Что нужно сделать
#1 Перепишите дословно фрагмент текста о законе в греческой трагедии: от слов "ГЛАВА I. Тема" до слов "постоянной внешней угрозы." включительно.
#2 Кто, согласно тексту о законе в греческой трагедии, сделал трагедию обязательной составной частью городских дионисий в Афинах?
#3 Продолжите текст о законе в греческой трагедии с того места, где он заканчивается.
━━ Текст для изучения
ГЛАВА I. Тема закона в греческой трагедии

1. От мистерии к трагедии: одиссея закона

Древний закон рождался из мифа и ритуала, с самого начала своего существования оказавшись в теснейшей связи с культом. «Темнота» его происхождения была трагичной; он вырастал в атмосфере внутренних и внешних конфликтов и противоречий. Человеческий разум формировал тогда свои представления о справедливости и каре под влиянием страстей, страха и постоянной внешней угрозы.

Андрей Белый как-то заметил: «Мысль грека странная: у нее вместо ног – хвост змеи, тянущийся за ней в миф мистерий и соединяющий ее, как пуповина младенца с темным матерним чревом протагоновой, орфической ночи мистерий и ужасов: ужасается она темнотою своею». («На перевале» 1923). Трагическое мироощущение – одно из первых, которое было суждено познать человеку. Со временем ему удалось придать этому ощущению эстетические черты и наполнить свои смутные представления этическим содержанием и ценностями.

Греческая трагедия рождалась непосредственно из мистериальных напластований и ритуалов, в свою очередь вынашивая в себе столь важную для формирующегося полиса идею закона. Полумифические фигуры типа Драконта или Солона становились олицетворениями и носителями этой идеи. В религиозном и культовом контексте созревали политические и правовые принципы. Миф воспринял и интерпретировал важнейшие исторические события (переселения и завоевания Аттики ахейскими варварами и рождение дорического стиля), представляя их как высокую космическую борьбу богов и титанов, как победу олимпийцев над хтоническими силами Земли. В греческой трагедии V века до н. э. эти процессы, уже рационально осмысленные и артикулированные, дают нам представление об уникальном соединении поэтики и политики. Хтонический дионисийский культ и культ героев сливались здесь в дифирамбический и трагический хор, при этом семантически вполне соответствуя идеям политического и реформистского процессов, реально начатых Клисфеном и Писистратом (К. Хюбнер). По мысли Аристотеля, публичное представление всегда было настоящей драмой в смысле действия и изображало действительную историю страданий бога или героев. (Писистрат даже сделал трагедию обязательной составной частью городских дионисий, проводимых в Афинах).
━━━━
━━ Фрагменты записей
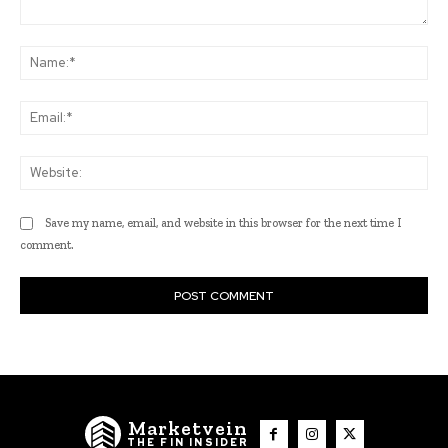
Comment:
Na
Ema
Web
Save my name, email, and website in this browser for the next time I
comment.
Marketvein
THE FIN INSIDER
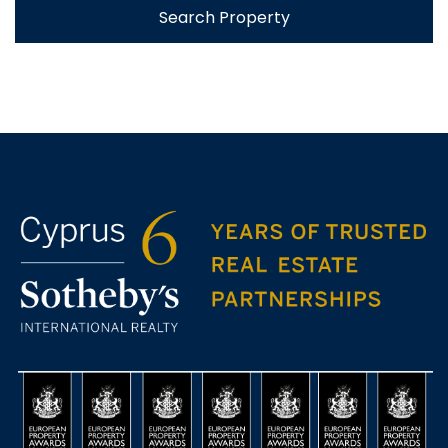
Search Property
━━━━
Ответы к заданиям
#1
ГЛАВА I. Тема закона в греческой трагедии

1. От мистерии к трагедии: одиссея закона

Древний закон рождался из мифа и ритуала, с самого начала своего существования оказавшись в теснейшей связи с культом. «Темнота» его происхождения была трагичной; он вырастал в атмосфере внутренних и внешних конфликтов и противоречий. Человеческий разум формировал тогда свои представления о справедливости и каре под влиянием страстей, страха и постоянной внешней угрозы.

#2 Писистрат.

#3
А. Боймлер дает обобщенную характеристику этому трагедийному действу: «Это, действительно, тени, которые вызваны из могил. Герой воплощается. Этот акт превращения души, принадлежащей царству мертвых, в действующее и разговаривающее существо есть прафеномен трагедийного искусства: происходит превращение прошлого в настоящее»1. (К концу действия трагедии, полагал Р. Отто, в центре внимания оказывалось не одно лишь сострадание к герою, но и очевидность, и необходимость божественного миропорядка: ведь «нуминозное» вызывает в душе не только страх, но и очарование.) Ужас и трепет провоцирует не столько всепримиряющая смерть и возвращение в лоно матери-Земли, сколько сами жесткие меры по установлению порядка, применяемые олимпийцами (Ф. Ницше). Диктатура Зевса, кроме своей просветительской функции (отказа от древних иррациональных законов), осуществляла и другую задачу по упорядочению и стабилизации мира, для чего людям и давались божественные образцы правил и законов. Однако сами же боги могли в любой момент отменить и изменить эти законы. Поэтому трагедия подчеркивала их относительность и бессилие даже законопослушных героев перед лицом рока.

 

Источником трагического поэтому всегда оставалась тревога – «орган», посредством которого субъект усваивает страдание и сливается с ним: тревога «бродит вокруг своего объекта, ощупывает его со всех сторон и таким образом открывает страдание, или же в какой-то момент она внезапно создает свой объект, которым является страдание». (П. Клоссовски).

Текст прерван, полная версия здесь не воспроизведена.